‘Ignored for too long’: study showing effects of mercury on mortality in Grassy Narrows wins award

https://www.cbc.ca/news/canada/thunder-bay/grassy-narrows-study-award-1.6175395

Study wins Best Environmental Epidemiology Paper award at recent conference

A study confirming that high levels of mercury in fish consumed by the people of Grassy Narrows First Nation has won a prestigious award.

The paper, titled “Mercury exposure and premature mortality in the Grassy Narrows First Nation community: a retrospective longitudinal study,” was published in the Lancet Planetary Health last year.

In August, the paper — which was authored by Aline Philibert, Myriam Fillion, and Donna Mergler — received the Best Environmental Epidemiology Paper award at the annual International Society for Environmental Epidemiology conference.

Mergler, a professor emerita in the department of biological sciences at the University of Quebec in Montreal, said the award validates the conclusion reached in the paper, which was that mercury levels in fish consumed by Grassy Narrows residents is contributing to premature death.

“It shows that epidemiologists internationally recognize that the way in which we showed this relationship was not only scientifically valid, but deserved an award,” she said. “It offers further support, again, of what the people of Grassy Narrows have been saying.”

Grassy Narrows residents have been exposed to elevated mercury levels for decades. In the 1960s and 1970s, the Reed Paper mill in Dryden, upstream from Grassy Narrows, dumped 9,000 kilograms of mercury into the English-Wabigoon River, contaminating the fish that are consumed by members of the community.

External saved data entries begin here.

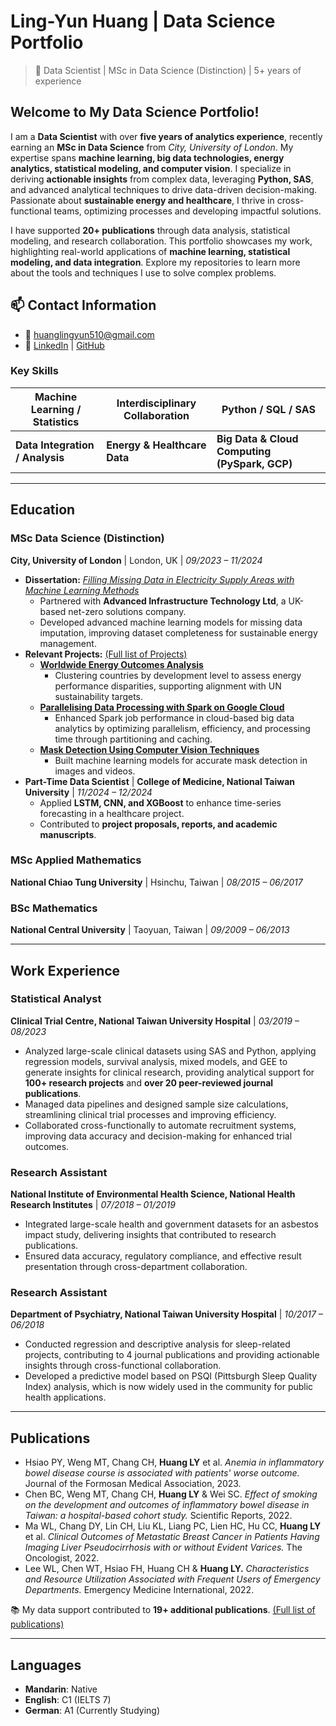 # Ling-Yun Huang | Data Science Portfolio

> 📍 Data Scientist | MSc in Data Science (Distinction) | 5+ years of experience  

## **Welcome to My Data Science Portfolio!**

I am a **Data Scientist** with over **five years of analytics experience**, recently earning an **MSc in Data Science** from *City, University of London*. My expertise spans **machine learning, big data technologies, energy analytics, statistical modeling, and computer vision**. I specialize in deriving **actionable insights** from complex data, leveraging **Python, SAS**, and advanced analytical techniques to drive data-driven decision-making. Passionate about **sustainable energy and healthcare**, I thrive in cross-functional teams, optimizing processes and developing impactful solutions.

I have supported **20+ publications** through data analysis, statistical modeling, and research collaboration. This portfolio showcases my work, highlighting real-world applications of **machine learning, statistical modeling, and data integration**. Explore my repositories to learn more about the tools and techniques I use to solve complex problems.

## **📫 Contact Information**

- 📧 huanglingyun510@gmail.com
- 🔗 [LinkedIn](https://www.linkedin.com/in/ling-yun-huang-5a6a56206/) | [GitHub](https://github.com/Ling-Yun-Huang)

### **Key Skills**

| **Machine Learning / Statistics** | **Interdisciplinary Collaboration** | **Python / SQL / SAS** |
|-----------------------------------|-------------------------------------|------------------------------|
| **Data Integration / Analysis**   | **Energy & Healthcare Data**        | **Big Data & Cloud Computing (PySpark, GCP)**  |

---

## **Education**
### **MSc Data Science (Distinction)**
**City, University of London** | London, UK | *09/2023 – 11/2024*  
- **Dissertation:** [*Filling Missing Data in Electricity Supply Areas with Machine Learning Methods*](https://github.com/Ling-Yun-Huang/filling-missing-data-electricity-ml)  
  - Partnered with **Advanced Infrastructure Technology Ltd**, a UK-based net-zero solutions company.  
  - Developed advanced machine learning models for missing data imputation, improving dataset completeness for sustainable energy management.  
- **Relevant Projects:** [(Full list of Projects)](https://github.com/Ling-Yun-Huang/Ling-Yun-Huang/blob/main/PROJECTS.md)
  - **[Worldwide Energy Outcomes Analysis](https://github.com/Ling-Yun-Huang/worldwide-energy-outcomes-visual-analytics)**
    - Clustering countries by development level to assess energy performance disparities, supporting alignment with UN sustainability targets.
  - **[Parallelising Data Processing with Spark on Google Cloud](https://github.com/Ling-Yun-Huang/spark-gcp-data-optimization)**
    - Enhanced Spark job performance in cloud-based big data analytics by optimizing parallelism, efficiency, and processing time through partitioning and caching. 
  - **[Mask Detection Using Computer Vision Techniques](https://github.com/Ling-Yun-Huang/mask-detection-cv)**
    - Built machine learning models for accurate mask detection in images and videos.
- **Part-Time Data Scientist** | **College of Medicine, National Taiwan University** | *11/2024 – 12/2024*  
  - Applied **LSTM, CNN, and XGBoost** to enhance time-series forecasting in a healthcare project.  
  - Contributed to **project proposals, reports, and academic manuscripts**.

### **MSc Applied Mathematics**
**National Chiao Tung University** | Hsinchu, Taiwan | *08/2015 – 06/2017*

### **BSc Mathematics**
**National Central University** | Taoyuan, Taiwan | *09/2009 – 06/2013*

---

## **Work Experience**
### **Statistical Analyst**  
**Clinical Trial Centre, National Taiwan University Hospital** | *03/2019 – 08/2023*  
- Analyzed large-scale clinical datasets using SAS and Python, applying regression models, survival analysis, mixed models, and GEE to generate insights for clinical research, providing analytical support for **100+ research projects** and **over 20 peer-reviewed journal publications**.
- Managed data pipelines and designed sample size calculations, streamlining clinical trial processes and improving efficiency.
- Collaborated cross-functionally to automate recruitment systems, improving data accuracy and decision-making for enhanced trial outcomes.

### **Research Assistant**  
**National Institute of Environmental Health Science, National Health Research Institutes** | *07/2018 – 01/2019*  
- Integrated large-scale health and government datasets for an asbestos impact study, delivering insights that contributed to research publications.
- Ensured data accuracy, regulatory compliance, and effective result presentation through cross-department collaboration.

### **Research Assistant**  
**Department of Psychiatry, National Taiwan University Hospital** | *10/2017 – 06/2018*  
- Conducted regression and descriptive analysis for sleep-related projects, contributing to 4 journal publications and providing actionable insights through cross-functional collaboration.
- Developed a predictive model based on PSQI (Pittsburgh Sleep Quality Index) analysis, which is now widely used in the community for public health applications.

---

## **Publications**  

- Hsiao PY, Weng MT, Chang CH, **Huang LY** et al. *Anemia in inflammatory bowel disease course is associated with patients' worse outcome.* Journal of the Formosan Medical Association, 2023.  
- Chen BC, Weng MT, Chang CH, **Huang LY** & Wei SC. *Effect of smoking on the development and outcomes of inflammatory bowel disease in Taiwan: a hospital-based cohort study.* Scientific Reports, 2022.  
- Ma WL, Chang DY, Lin CH, Liu KL, Liang PC, Lien HC, Hu CC, **Huang LY** et al. *Clinical Outcomes of Metastatic Breast Cancer in Patients Having Imaging Liver Pseudocirrhosis with or without Evident Varices.* The Oncologist, 2022.  
- Lee WL, Chen WT, Hsiao FH, Huang CH & **Huang LY.** *Characteristics and Resource Utilization Associated with Frequent Users of Emergency Departments.* Emergency Medicine International, 2022.  

📚 My data support contributed to **19+ additional publications**. [(Full list of publications)](https://github.com/Ling-Yun-Huang/Ling-Yun-Huang/blob/main/PUBLICATIONS.md)

---

## **Languages**
- **Mandarin**: Native  
- **English**: C1 (IELTS 7)  
- **German**: A1 (Currently Studying)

The study used biomarker data measuring mercury levels in Grassy Narrows residents, which had been collected between 1970 and 1997. That data had been collected by the government, but was obtained by the community in 2019 and shared with the researchers.

The researchers then, essentially, examined mercury concentrations in people who had died before age 60 and those who lived longer than that.

The study’s findings support an association between long-term mercury exposure from freshwater fish and premature death in Grassy Narrows.

Mergler said the study confirms what the people of Grassy Narrows have been saying about the mercury levels and their effects.

“Certainly, I think one of the important steps that should happen is that we, people outside of Grassy Narrows First Nation, should listen to what people are saying,” she said. “I feel they’ve been ignored for too long, and what they have been saying is that their community has been badly affected by the mercury exposure.”

“What we did with this study … is to basically validate what they’re saying, using numbers,” Mergler said. “I think that we should learn from this is to listen to what communities are saying.”

Mergler said work on another study of the health impacts of mercury in Grassy Narrows is ongoing, which involves doing “extensive” health examinations of those Grassy Narrows residents who had biomarkers indicating they were subject to high levels of mercury exposure over time.

Those examinations, Mergler said, “will provide even further information on how this poisoning manifests itself.”